En somme, malgré les secousses, la Hongrie persiste dans la voie de l’illibéralisme, dont elle se veut la vitrine en Europe et dans le monde. Viktor Orbán resserre sa mainmise sur le pays, comme en témoignent par exemple les récents remous autour d’une loi sur le service minimum dans l’éducation, rendant de facto illégale la grève des enseignants qui réclament depuis des mois une revalorisation de leur salaire et de meilleures conditions de travail. 

Un nouvel amendement à la Constitution de 2011 se prépare également au Parlement, pour modifier le calendrier électoral et aligner les élections locales et municipales sur les européennes, les seules à la proportionnelle dans le pays. Cela viserait à affaiblir les stratégies électorales de l’opposition qui avait connu un succès relatif lors des municipales de 2019. 

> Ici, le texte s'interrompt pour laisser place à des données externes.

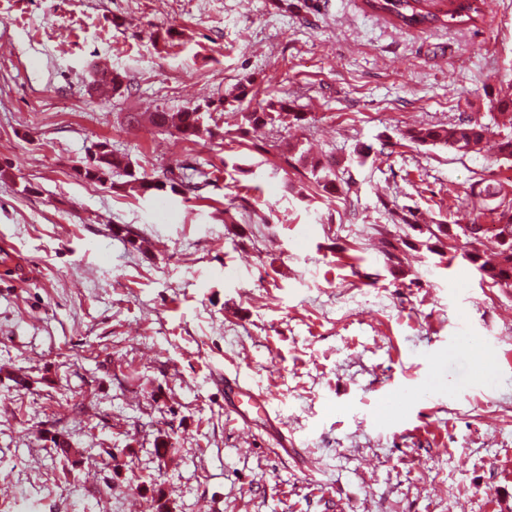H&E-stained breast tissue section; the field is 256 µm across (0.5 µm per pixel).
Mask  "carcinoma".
Returning a JSON list of instances; mask_svg holds the SVG:
<instances>
[{"instance_id": "obj_1", "label": "carcinoma", "mask_w": 512, "mask_h": 512, "mask_svg": "<svg viewBox=\"0 0 512 512\" xmlns=\"http://www.w3.org/2000/svg\"><path fill=\"white\" fill-rule=\"evenodd\" d=\"M429 0H366L367 5L374 11L384 13L395 19L400 25L406 27L418 26H447L456 20L469 19L482 16V7L479 0H450L455 8L443 15L428 8ZM91 87L94 90L107 89L114 96H120L128 90L126 76L119 71H112L98 66L92 69ZM240 116L239 130L241 135H258L263 131H273L280 121L283 113H288L299 125L308 121L307 113L292 111V104L286 98L278 100H258L251 93L248 86L239 87V93L230 99H223L214 104L195 105L173 116L164 110H158L150 115V124L156 128L164 129L177 139L196 142L205 137L217 136L215 129L206 122V115L225 109ZM489 109L494 113V127L484 124L471 117L459 119L446 127L437 125H418L408 129L404 136L410 142L419 145H444L448 149L464 156L470 153H480L489 140H494V148L499 159L512 161V88L499 90L489 98ZM336 160L331 156L317 158L310 162V173L320 184L322 190L333 195L343 189L336 183ZM189 166L181 167L183 173L176 180L170 178L162 181L132 168L131 161L110 151H104L93 161H84L82 168L77 170L84 179L109 185L116 188L112 182V175L119 173L126 177L121 188H130L147 196H160L166 191L182 193L195 187L189 180L185 170ZM482 207L489 208L495 214V222L500 227L493 236L496 249L492 256L485 257L476 252H467L463 257L479 274L480 279L497 288H512V199L498 183H487L478 192ZM401 221L410 225L423 239L418 245L426 247L428 251L444 259L448 246L445 240L450 237V228L447 222L436 224H423L413 210ZM412 243L400 238L385 241L382 252L386 263L401 264L400 255Z\"/></svg>"}]
</instances>
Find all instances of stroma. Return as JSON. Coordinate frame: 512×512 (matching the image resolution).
<instances>
[{
    "label": "stroma",
    "mask_w": 512,
    "mask_h": 512,
    "mask_svg": "<svg viewBox=\"0 0 512 512\" xmlns=\"http://www.w3.org/2000/svg\"><path fill=\"white\" fill-rule=\"evenodd\" d=\"M277 3L0 0V512H512V288L461 258L512 162L403 137L490 122L512 0L423 29ZM97 63L128 93L89 94ZM247 79L309 122L242 139L218 111L223 139L193 143L148 121ZM103 141L202 176L158 198L87 182ZM305 149L349 192L293 169ZM407 207L451 217V265L386 266L382 239L417 237ZM239 387L265 412L240 415Z\"/></svg>",
    "instance_id": "1"
}]
</instances>
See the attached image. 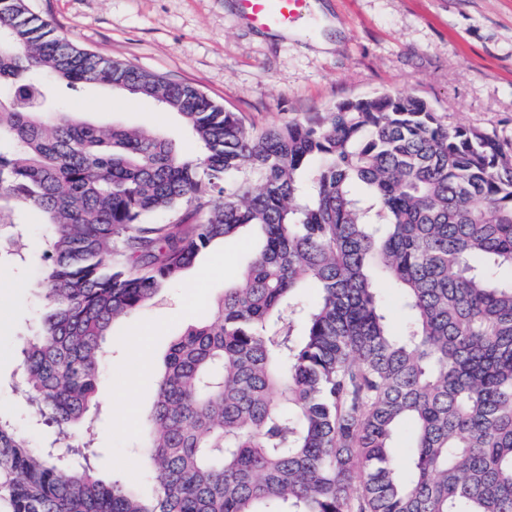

Un long article paru dans le New Yorker présente même la Hongrie comme le laboratoire de l’aile droite des Républicains américains, qui viennent de plus en plus y puiser modèles et inspirations. Selon le journaliste Andrew Marantz, il faut considérer la situation hongroise comme un avant-goût de ce qui attend les Etats-Unis – et par extension, le reste de l'Occident.

On apprend que le gouverneur de Floride Ron DeSantis s’est inspiré de la loi hongroise contre la «propagande LGBT» pour imposer sa propre législation, dite «Don’t say gay». «Nous avons observé les Hongrois», aurait-il ouvertement admis.

Dans une description longue et bien informée des milieux lobbyistes conservateurs qui naviguent entre Washington et Budapest, l’article mentionne le célèbre propagandiste audiovisuel Tucker Carlson, venu tourner une série d’émissions dans la capitale en août 2021, ainsi qu’un entretien avec le Premier ministre. Il est aussi question, bien entendu, de Steve Bannon, affirmant en 2018 que Viktor Orbán assurait comme personne son rôle de bête noire des libéraux, «un Trump avant Trump», ce qui est un compliment appuyé. 

A deux ans des prochaines élections présidentielles américaines, les Démocrates observent anxieusement la Hongrie d’Orbán, laboratoire à grande échelle de l’illibéralisme. La «baraque la plus gaie du camp», comme on l’appelait à l’époque de la guerre froide, élève modèle du libéralisme occidental dans les années 1990-2000, est aujourd’hui la base arrière du conservatisme américain le plus dur. «L’Ouest a encore beaucoup à apprendre de vous», en dit ainsi l’un des lobbyistes cités par Andrew Marantz. De notre côté de l’Atlantique, il convient également de ne pas quitter le régime Orbán des yeux: s’il ne nous montre peut-être pas notre avenir immédiat, il doit demeurer une mise en garde.